### Data to use
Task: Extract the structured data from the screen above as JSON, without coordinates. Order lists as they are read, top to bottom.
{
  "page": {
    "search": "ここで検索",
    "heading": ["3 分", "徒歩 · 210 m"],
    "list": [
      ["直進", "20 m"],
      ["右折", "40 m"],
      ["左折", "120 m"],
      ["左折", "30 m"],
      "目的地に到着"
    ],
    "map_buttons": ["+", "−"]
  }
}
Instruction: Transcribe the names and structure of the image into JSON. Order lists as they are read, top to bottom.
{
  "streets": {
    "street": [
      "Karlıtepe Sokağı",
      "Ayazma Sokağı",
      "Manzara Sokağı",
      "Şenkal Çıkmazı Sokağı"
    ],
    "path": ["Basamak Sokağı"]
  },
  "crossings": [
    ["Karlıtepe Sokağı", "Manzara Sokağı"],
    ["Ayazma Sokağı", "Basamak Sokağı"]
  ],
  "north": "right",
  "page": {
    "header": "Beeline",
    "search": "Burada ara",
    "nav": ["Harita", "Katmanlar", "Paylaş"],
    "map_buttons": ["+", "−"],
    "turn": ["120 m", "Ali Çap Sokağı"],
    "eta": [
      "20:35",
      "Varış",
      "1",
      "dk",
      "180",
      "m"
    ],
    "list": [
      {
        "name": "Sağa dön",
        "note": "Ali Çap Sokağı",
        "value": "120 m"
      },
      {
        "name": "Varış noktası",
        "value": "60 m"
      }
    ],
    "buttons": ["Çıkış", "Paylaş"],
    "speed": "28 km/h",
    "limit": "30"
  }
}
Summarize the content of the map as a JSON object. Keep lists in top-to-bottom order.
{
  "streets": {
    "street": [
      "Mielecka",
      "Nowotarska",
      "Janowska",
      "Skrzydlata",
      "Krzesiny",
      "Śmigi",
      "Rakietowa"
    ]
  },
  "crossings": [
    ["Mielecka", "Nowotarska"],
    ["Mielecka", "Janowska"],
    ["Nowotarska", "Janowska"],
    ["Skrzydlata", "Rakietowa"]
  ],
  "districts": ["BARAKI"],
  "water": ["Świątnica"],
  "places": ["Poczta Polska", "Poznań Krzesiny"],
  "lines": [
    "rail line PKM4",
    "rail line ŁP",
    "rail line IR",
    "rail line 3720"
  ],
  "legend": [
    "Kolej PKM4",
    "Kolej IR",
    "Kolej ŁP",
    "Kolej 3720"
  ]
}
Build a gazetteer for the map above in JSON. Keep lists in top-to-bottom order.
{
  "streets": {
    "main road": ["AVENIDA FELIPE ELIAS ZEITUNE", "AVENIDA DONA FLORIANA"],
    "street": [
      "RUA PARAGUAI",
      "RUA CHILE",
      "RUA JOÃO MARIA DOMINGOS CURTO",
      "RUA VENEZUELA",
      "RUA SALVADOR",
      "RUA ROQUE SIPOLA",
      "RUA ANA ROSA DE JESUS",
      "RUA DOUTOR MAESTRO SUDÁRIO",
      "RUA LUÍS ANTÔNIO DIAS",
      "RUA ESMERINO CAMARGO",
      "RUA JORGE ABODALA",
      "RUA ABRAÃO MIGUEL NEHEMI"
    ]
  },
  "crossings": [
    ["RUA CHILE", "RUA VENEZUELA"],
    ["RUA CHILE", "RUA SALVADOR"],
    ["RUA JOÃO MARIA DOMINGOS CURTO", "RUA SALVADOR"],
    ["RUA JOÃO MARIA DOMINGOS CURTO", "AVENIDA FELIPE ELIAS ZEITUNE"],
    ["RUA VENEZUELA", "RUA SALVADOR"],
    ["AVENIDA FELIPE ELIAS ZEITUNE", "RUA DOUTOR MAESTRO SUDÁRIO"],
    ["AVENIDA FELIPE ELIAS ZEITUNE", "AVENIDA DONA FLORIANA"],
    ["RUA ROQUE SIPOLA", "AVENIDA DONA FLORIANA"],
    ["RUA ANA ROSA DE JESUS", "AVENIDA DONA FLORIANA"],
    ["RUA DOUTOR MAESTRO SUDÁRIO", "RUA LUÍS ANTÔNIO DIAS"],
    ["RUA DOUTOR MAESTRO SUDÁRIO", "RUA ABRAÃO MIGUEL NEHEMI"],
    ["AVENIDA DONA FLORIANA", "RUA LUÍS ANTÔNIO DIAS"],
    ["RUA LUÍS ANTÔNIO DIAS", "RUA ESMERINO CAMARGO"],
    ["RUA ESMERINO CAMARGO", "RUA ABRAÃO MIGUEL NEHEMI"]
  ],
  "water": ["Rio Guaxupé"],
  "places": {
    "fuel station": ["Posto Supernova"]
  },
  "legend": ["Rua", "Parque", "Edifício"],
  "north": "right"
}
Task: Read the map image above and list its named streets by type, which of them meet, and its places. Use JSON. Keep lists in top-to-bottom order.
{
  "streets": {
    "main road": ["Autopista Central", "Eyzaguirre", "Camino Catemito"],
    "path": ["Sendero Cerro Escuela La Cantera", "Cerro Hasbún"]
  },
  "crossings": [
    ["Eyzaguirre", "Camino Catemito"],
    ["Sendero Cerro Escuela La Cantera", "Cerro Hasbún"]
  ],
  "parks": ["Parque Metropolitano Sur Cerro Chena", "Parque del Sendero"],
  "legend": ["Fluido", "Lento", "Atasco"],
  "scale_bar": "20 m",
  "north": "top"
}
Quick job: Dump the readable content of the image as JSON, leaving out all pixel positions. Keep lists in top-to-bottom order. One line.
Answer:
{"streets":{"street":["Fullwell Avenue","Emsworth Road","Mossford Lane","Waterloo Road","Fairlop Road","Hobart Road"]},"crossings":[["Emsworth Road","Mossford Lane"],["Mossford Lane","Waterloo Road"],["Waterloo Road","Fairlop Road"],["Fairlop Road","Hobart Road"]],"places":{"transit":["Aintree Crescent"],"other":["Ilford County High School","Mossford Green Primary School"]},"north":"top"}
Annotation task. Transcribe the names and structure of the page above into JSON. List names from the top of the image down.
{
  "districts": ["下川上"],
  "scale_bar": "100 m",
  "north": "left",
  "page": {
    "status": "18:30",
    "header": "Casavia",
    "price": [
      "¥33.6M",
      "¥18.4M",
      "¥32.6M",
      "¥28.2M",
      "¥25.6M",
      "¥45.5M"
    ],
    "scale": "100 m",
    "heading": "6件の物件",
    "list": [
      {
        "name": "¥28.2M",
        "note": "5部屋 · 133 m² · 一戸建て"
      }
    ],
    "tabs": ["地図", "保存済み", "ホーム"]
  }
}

### Exercise brief
The records above are to be copied in full, exactly as written.

### Your solution
Task: Extract the structured data from the screen above as JSON, without coordinates. Order lists as they are read, top to bottom.
{
  "page": {
    "search": "ここで検索",
    "heading": ["3 分", "徒歩 · 210 m"],
    "list": [
      ["直進", "20 m"],
      ["右折", "40 m"],
      ["左折", "120 m"],
      ["左折", "30 m"],
      "目的地に到着"
    ],
    "map_buttons": ["+", "−"]
  }
}
Instruction: Transcribe the names and structure of the image into JSON. Order lists as they are read, top to bottom.
{
  "streets": {
    "street": [
      "Karlıtepe Sokağı",
      "Ayazma Sokağı",
      "Manzara Sokağı",
      "Şenkal Çıkmazı Sokağı"
    ],
    "path": ["Basamak Sokağı"]
  },
  "crossings": [
    ["Karlıtepe Sokağı", "Manzara Sokağı"],
    ["Ayazma Sokağı", "Basamak Sokağı"]
  ],
  "north": "right",
  "page": {
    "header": "Beeline",
    "search": "Burada ara",
    "nav": ["Harita", "Katmanlar", "Paylaş"],
    "map_buttons": ["+", "−"],
    "turn": ["120 m", "Ali Çap Sokağı"],
    "eta": [
      "20:35",
      "Varış",
      "1",
      "dk",
      "180",
      "m"
    ],
    "list": [
      {
        "name": "Sağa dön",
        "note": "Ali Çap Sokağı",
        "value": "120 m"
      },
      {
        "name": "Varış noktası",
        "value": "60 m"
      }
    ],
    "buttons": ["Çıkış", "Paylaş"],
    "speed": "28 km/h",
    "limit": "30"
  }
}
Summarize the content of the map as a JSON object. Keep lists in top-to-bottom order.
{
  "streets": {
    "street": [
      "Mielecka",
      "Nowotarska",
      "Janowska",
      "Skrzydlata",
      "Krzesiny",
      "Śmigi",
      "Rakietowa"
    ]
  },
  "crossings": [
    ["Mielecka", "Nowotarska"],
    ["Mielecka", "Janowska"],
    ["Nowotarska", "Janowska"],
    ["Skrzydlata", "Rakietowa"]
  ],
  "districts": ["BARAKI"],
  "water": ["Świątnica"],
  "places": ["Poczta Polska", "Poznań Krzesiny"],
  "lines": [
    "rail line PKM4",
    "rail line ŁP",
    "rail line IR",
    "rail line 3720"
  ],
  "legend": [
    "Kolej PKM4",
    "Kolej IR",
    "Kolej ŁP",
    "Kolej 3720"
  ]
}
Build a gazetteer for the map above in JSON. Keep lists in top-to-bottom order.
{
  "streets": {
    "main road": ["AVENIDA FELIPE ELIAS ZEITUNE", "AVENIDA DONA FLORIANA"],
    "street": [
      "RUA PARAGUAI",
      "RUA CHILE",
      "RUA JOÃO MARIA DOMINGOS CURTO",
      "RUA VENEZUELA",
      "RUA SALVADOR",
      "RUA ROQUE SIPOLA",
      "RUA ANA ROSA DE JESUS",
      "RUA DOUTOR MAESTRO SUDÁRIO",
      "RUA LUÍS ANTÔNIO DIAS",
      "RUA ESMERINO CAMARGO",
      "RUA JORGE ABODALA",
      "RUA ABRAÃO MIGUEL NEHEMI"
    ]
  },
  "crossings": [
    ["RUA CHILE", "RUA VENEZUELA"],
    ["RUA CHILE", "RUA SALVADOR"],
    ["RUA JOÃO MARIA DOMINGOS CURTO", "RUA SALVADOR"],
    ["RUA JOÃO MARIA DOMINGOS CURTO", "AVENIDA FELIPE ELIAS ZEITUNE"],
    ["RUA VENEZUELA", "RUA SALVADOR"],
    ["AVENIDA FELIPE ELIAS ZEITUNE", "RUA DOUTOR MAESTRO SUDÁRIO"],
    ["AVENIDA FELIPE ELIAS ZEITUNE", "AVENIDA DONA FLORIANA"],
    ["RUA ROQUE SIPOLA", "AVENIDA DONA FLORIANA"],
    ["RUA ANA ROSA DE JESUS", "AVENIDA DONA FLORIANA"],
    ["RUA DOUTOR MAESTRO SUDÁRIO", "RUA LUÍS ANTÔNIO DIAS"],
    ["RUA DOUTOR MAESTRO SUDÁRIO", "RUA ABRAÃO MIGUEL NEHEMI"],
    ["AVENIDA DONA FLORIANA", "RUA LUÍS ANTÔNIO DIAS"],
    ["RUA LUÍS ANTÔNIO DIAS", "RUA ESMERINO CAMARGO"],
    ["RUA ESMERINO CAMARGO", "RUA ABRAÃO MIGUEL NEHEMI"]
  ],
  "water": ["Rio Guaxupé"],
  "places": {
    "fuel station": ["Posto Supernova"]
  },
  "legend": ["Rua", "Parque", "Edifício"],
  "north": "right"
}
Task: Read the map image above and list its named streets by type, which of them meet, and its places. Use JSON. Keep lists in top-to-bottom order.
{
  "streets": {
    "main road": ["Autopista Central", "Eyzaguirre", "Camino Catemito"],
    "path": ["Sendero Cerro Escuela La Cantera", "Cerro Hasbún"]
  },
  "crossings": [
    ["Eyzaguirre", "Camino Catemito"],
    ["Sendero Cerro Escuela La Cantera", "Cerro Hasbún"]
  ],
  "parks": ["Parque Metropolitano Sur Cerro Chena", "Parque del Sendero"],
  "legend": ["Fluido", "Lento", "Atasco"],
  "scale_bar": "20 m",
  "north": "top"
}
Quick job: Dump the readable content of the image as JSON, leaving out all pixel positions. Keep lists in top-to-bottom order. One line.
Answer:
{"streets":{"street":["Fullwell Avenue","Emsworth Road","Mossford Lane","Waterloo Road","Fairlop Road","Hobart Road"]},"crossings":[["Emsworth Road","Mossford Lane"],["Mossford Lane","Waterloo Road"],["Waterloo Road","Fairlop Road"],["Fairlop Road","Hobart Road"]],"places":{"transit":["Aintree Crescent"],"other":["Ilford County High School","Mossford Green Primary School"]},"north":"top"}
Annotation task. Transcribe the names and structure of the page above into JSON. List names from the top of the image down.
{
  "districts": ["下川上"],
  "scale_bar": "100 m",
  "north": "left",
  "page": {
    "status": "18:30",
    "header": "Casavia",
    "price": [
      "¥33.6M",
      "¥18.4M",
      "¥32.6M",
      "¥28.2M",
      "¥25.6M",
      "¥45.5M"
    ],
    "scale": "100 m",
    "heading": "6件の物件",
    "list": [
      {
        "name": "¥28.2M",
        "note": "5部屋 · 133 m² · 一戸建て"
      }
    ],
    "tabs": ["地図", "保存済み", "ホーム"]
  }
}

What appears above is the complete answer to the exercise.